● **DOCUMENTO**

═══

O governo aproveitou o mês de Agosto, quando metade do país estava a
banhos e a outra metade preocupada com o combustível para o carro, para
publicar um despacho a regular a aplicação da lei de Identidade de
Género nas escolas.
Apesar dos melhores esforços do governo para fazer passar este
despacho entre os pingos da chuva, neste caso, entre os raios de sol, o
caso acabou, por força da sociedade civil, por ocupar a agenda
mediática. No momento em que escrevo, a petição pública que pede a
suspensão deste despacho já vai em mais de 28 mil assinaturas.
A
atenção mediática que surgiu à volta do despacho levou a mais uma acção
de campanha do governo, com o Secretário de Estado João Costa a
desdobrar a sua presença em qualquer meio de comunicação social
disponível. Segundo o secretário de Estado garantiu em todos os
microfones que apanhou à frente, este não é um despacho sobre casas de
banho e não se trata de uma questão de ideologia, mas de crianças
concretas.
Devo
dizer que até concordo com estas duas afirmações. O problema não é de
facto as casas de banho. Aliás, o problema nem sequer é o despacho: um
arrazoado ideológico, vago e trapalhão, aberto a uma quantidade variada
de interpretações, incluindo a possibilidade de termos rapazes de 17
anos a frequentar casas de banho com meninas de 12. Se é provável que
aconteça? Talvez não, mas o despacho permite-o. E por muito que João
Costa venha fazer interpretações bondosas do seu despacho, a verdade é
que as suas palavras não têm qualquer força legal, ao a contrário do
despacho que assinou e que parece desconhecer (na melhor das hipóteses,
porque prefiro acreditar que quando afirma que o despacho só se aplica a
crianças que já tenham começado o processo legal de mudança de género é
simplesmente porque não sabe que o despacho que assinou fala apenas do
género com que se identifica, e não porque esteja propositadamente a
mentir).

═══

● **ENUNCIADO A**
Recolha dos registos abaixo todas as linhas em que figura a cadeia "qUnion".

═══

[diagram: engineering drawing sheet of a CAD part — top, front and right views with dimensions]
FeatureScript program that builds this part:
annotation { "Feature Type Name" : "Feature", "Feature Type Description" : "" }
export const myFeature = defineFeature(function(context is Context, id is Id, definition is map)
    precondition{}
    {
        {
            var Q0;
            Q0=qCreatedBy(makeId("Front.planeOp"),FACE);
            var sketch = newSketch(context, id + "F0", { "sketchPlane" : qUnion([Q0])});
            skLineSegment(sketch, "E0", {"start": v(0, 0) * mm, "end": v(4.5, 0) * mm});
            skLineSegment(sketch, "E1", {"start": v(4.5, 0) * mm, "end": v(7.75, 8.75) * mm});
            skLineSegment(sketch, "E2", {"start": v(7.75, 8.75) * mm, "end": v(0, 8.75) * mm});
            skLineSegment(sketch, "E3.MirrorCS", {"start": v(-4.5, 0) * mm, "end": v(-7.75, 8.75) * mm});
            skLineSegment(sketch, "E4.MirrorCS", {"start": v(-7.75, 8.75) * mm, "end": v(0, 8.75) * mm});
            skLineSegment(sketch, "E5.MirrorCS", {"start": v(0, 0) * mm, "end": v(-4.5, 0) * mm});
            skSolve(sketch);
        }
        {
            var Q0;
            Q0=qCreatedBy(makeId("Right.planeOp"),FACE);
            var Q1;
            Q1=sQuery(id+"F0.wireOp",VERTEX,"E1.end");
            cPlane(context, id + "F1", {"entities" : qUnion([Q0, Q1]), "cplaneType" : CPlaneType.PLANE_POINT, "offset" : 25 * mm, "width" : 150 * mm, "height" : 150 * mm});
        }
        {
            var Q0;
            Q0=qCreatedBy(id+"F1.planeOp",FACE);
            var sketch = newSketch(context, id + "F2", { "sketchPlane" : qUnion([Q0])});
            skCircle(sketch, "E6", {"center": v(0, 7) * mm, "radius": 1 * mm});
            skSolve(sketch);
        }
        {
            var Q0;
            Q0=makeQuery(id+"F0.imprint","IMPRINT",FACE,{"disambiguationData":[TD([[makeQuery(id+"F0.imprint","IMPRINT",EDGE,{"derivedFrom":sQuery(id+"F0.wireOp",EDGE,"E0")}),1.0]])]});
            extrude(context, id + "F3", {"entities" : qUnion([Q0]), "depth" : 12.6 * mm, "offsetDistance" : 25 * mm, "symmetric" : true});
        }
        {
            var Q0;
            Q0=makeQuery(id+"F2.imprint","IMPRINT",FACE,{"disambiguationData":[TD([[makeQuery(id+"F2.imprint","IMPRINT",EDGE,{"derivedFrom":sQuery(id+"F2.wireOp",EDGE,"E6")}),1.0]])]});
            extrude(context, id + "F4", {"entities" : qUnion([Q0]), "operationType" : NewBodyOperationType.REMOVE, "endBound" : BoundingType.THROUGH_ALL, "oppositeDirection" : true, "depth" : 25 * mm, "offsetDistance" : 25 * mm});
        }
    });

═══

● **ENUNCIADO B**
Copie do artigo sobre o despacho, sem qualquer alteração, o trecho que vai de "O governo aproveitou" até "28 mil assinaturas.".

● **RESULTADO CORRETO A**
            var sketch = newSketch(context, id + "F0", { "sketchPlane" : qUnion([Q0])});
            cPlane(context, id + "F1", {"entities" : qUnion([Q0, Q1]), "cplaneType" : CPlaneType.PLANE_POINT, "offset" : 25 * mm, "width" : 150 * mm, "height" : 150 * mm});
            var sketch = newSketch(context, id + "F2", { "sketchPlane" : qUnion([Q0])});
            extrude(context, id + "F3", {"entities" : qUnion([Q0]), "depth" : 12.6 * mm, "offsetDistance" : 25 * mm, "symmetric" : true});
            extrude(context, id + "F4", {"entities" : qUnion([Q0]), "operationType" : NewBodyOperationType.REMOVE, "endBound" : BoundingType.THROUGH_ALL, "oppositeDirection" : true, "depth" : 25 * mm, "offsetDistance" : 25 * mm});

● **RESULTADO CORRETO B**
O governo aproveitou o mês de Agosto, quando metade do país estava a
banhos e a outra metade preocupada com o combustível para o carro, para
publicar um despacho a regular a aplicação da lei de Identidade de
Género nas escolas.
Apesar dos melhores esforços do governo para fazer passar este
despacho entre os pingos da chuva, neste caso, entre os raios de sol, o
caso acabou, por força da sociedade civil, por ocupar a agenda
mediática. No momento em que escrevo, a petição pública que pede a
suspensão deste despacho já vai em mais de 28 mil assinaturas.